━━ Extrait présenté ━━

Est-ce que cela va changer la donne?

C’est un premier pas. Mais notre justice est toujours un système contradictoire où chacun des experts est payé par une des parties. L’Association des médecins psychiatres réclame encore des changements. Ses membres voudraient jouer leur rôle de façon plus indépendante. Il y aurait aussi des options différentes. Un panel d’experts, par exemple. Ou le hot tubbing, en vigueur en Australie, où les experts se contre-interrogent entre eux, favorisant ainsi le consensus scientifique. Ces propositions ne sont pas très débattues encore ici, mais les choses changent et j’ai tendance à croire qu’Isabelle Gaston y est pour quelque chose.

>>>Pour écouter le passage de Catherine Dubé à Médium Large

Vous la connaissez assez bien maintenant. Parlez-nous d’elle…

C’est la personne la plus résiliente qu’il m’ait été donné de rencontrer. J’ai deux enfants et je ne peux même pas imaginer vivre ce qu’elle a vécu. Pour elle, le verdict du premier procès (Guy Turcotte a été reconnu non-criminellement responsable) a été une injustice commise à l’endroit de ses enfants et elle a voulu les défendre. Son travail pour faire modifier le système d’expertise l’a tenue en vie les premières années, je crois. Malgré sa colère bien légitime, elle a su poser les bonnes questions, relever les incohérences du système. Pendant qu’elle menait sa bataille de son côté, je faisais ma recherche journalistique du mien. Et on arrivait souvent au même résultat.

━━━

▸ **Problèmes à résoudre**:
a) Relevez tous les noms de personnes mentionnés dans l'extrait sur Isabelle Gaston.
b) Rédigez la suite de l'extrait sur Isabelle Gaston, à partir de sa dernière phrase.
Les lignes ci-dessous ne sont pas nécessaires.

━━ Données fournies ━━

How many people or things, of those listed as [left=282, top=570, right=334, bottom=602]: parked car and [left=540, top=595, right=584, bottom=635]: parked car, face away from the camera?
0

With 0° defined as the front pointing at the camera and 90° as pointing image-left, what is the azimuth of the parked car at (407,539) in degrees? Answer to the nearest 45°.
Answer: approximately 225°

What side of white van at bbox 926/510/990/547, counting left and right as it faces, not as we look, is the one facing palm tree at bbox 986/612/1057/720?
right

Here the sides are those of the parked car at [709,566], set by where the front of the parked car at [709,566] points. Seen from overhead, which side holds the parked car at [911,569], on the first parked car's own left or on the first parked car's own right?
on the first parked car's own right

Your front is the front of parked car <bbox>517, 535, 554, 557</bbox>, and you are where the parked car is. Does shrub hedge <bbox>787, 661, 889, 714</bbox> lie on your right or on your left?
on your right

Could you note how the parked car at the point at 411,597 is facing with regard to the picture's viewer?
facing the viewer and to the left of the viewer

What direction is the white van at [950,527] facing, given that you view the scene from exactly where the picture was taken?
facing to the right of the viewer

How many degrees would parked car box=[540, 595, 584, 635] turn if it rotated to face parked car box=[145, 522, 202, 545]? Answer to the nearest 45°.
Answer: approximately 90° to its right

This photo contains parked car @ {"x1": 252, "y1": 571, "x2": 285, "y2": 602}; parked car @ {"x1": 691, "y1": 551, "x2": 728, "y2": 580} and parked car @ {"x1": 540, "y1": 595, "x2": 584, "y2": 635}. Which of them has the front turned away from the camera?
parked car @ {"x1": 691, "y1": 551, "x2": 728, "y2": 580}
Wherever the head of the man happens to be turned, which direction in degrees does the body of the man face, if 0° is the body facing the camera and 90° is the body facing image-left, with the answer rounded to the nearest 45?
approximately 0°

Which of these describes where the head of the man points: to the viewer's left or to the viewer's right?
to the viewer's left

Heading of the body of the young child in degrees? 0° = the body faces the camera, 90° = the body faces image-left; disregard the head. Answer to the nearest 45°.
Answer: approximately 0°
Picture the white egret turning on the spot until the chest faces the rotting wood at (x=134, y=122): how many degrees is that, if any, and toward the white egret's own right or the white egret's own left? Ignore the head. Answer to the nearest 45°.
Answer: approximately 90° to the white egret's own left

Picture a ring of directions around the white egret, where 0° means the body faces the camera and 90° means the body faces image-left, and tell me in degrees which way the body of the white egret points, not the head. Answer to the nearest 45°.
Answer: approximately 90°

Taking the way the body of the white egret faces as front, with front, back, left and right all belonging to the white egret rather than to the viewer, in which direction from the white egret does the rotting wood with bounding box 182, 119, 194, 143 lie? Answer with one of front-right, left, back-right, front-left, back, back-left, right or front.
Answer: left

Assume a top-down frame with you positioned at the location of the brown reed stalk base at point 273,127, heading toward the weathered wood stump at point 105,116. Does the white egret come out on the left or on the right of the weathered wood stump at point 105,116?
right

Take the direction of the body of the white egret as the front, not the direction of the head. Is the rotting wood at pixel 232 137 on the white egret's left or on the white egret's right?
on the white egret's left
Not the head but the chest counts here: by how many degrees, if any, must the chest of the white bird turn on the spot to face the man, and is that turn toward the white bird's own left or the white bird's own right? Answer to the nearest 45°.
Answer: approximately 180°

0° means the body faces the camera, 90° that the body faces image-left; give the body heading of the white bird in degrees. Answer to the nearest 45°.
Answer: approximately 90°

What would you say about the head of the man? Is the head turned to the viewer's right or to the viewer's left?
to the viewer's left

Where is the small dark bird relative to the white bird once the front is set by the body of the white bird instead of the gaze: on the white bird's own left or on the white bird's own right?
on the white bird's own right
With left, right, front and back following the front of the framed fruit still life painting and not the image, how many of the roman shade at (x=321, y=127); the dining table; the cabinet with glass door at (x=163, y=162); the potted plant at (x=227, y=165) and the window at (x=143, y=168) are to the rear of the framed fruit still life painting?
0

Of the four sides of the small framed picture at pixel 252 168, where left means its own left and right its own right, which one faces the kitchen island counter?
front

━━━

▸ **Réponses aux problèmes**:
a) Isabelle Gaston, Catherine Dubé, Guy Turcotte

b)
Comment va-t-elle aujourd’hui?

Le verdict du second procès (Guy Turcotte, reconnu coupable de meurtre non-prémédité, a été condamné à la prison à perpétuité) a été un baume pour elle. Même si le processus judiciaire n’est pas terminé, car Guy Turcotte fait appel de sa condamnation.

Ce n’est plus la même personne qu’avant (le drame). Elle est vulnérable mais elle le sait. Elle se protège. C’est pour ça qu’elle n’est plus urgentologue, qu’elle s’expose moins dans les médias. Elle sait que ses enfants ne reviendront pas, mais elle veut poursuivre sa vie. Et elle a encore une grande capacité d’émerveillement. J’ai confiance qu’elle pourra se reconstruire. Elle me semble plus heureuse que quand je l’ai connue, il y a trois ans.

Pour ce qui est du système d’expertise judiciaire, elle voit que les choses bougent, très lentement, mais qu’elles bougent. Et elle est prête à passer la balle, je crois. « J’ai ouvert les yeux du grand public et des journalistes, dit-elle. À vous de jouer.»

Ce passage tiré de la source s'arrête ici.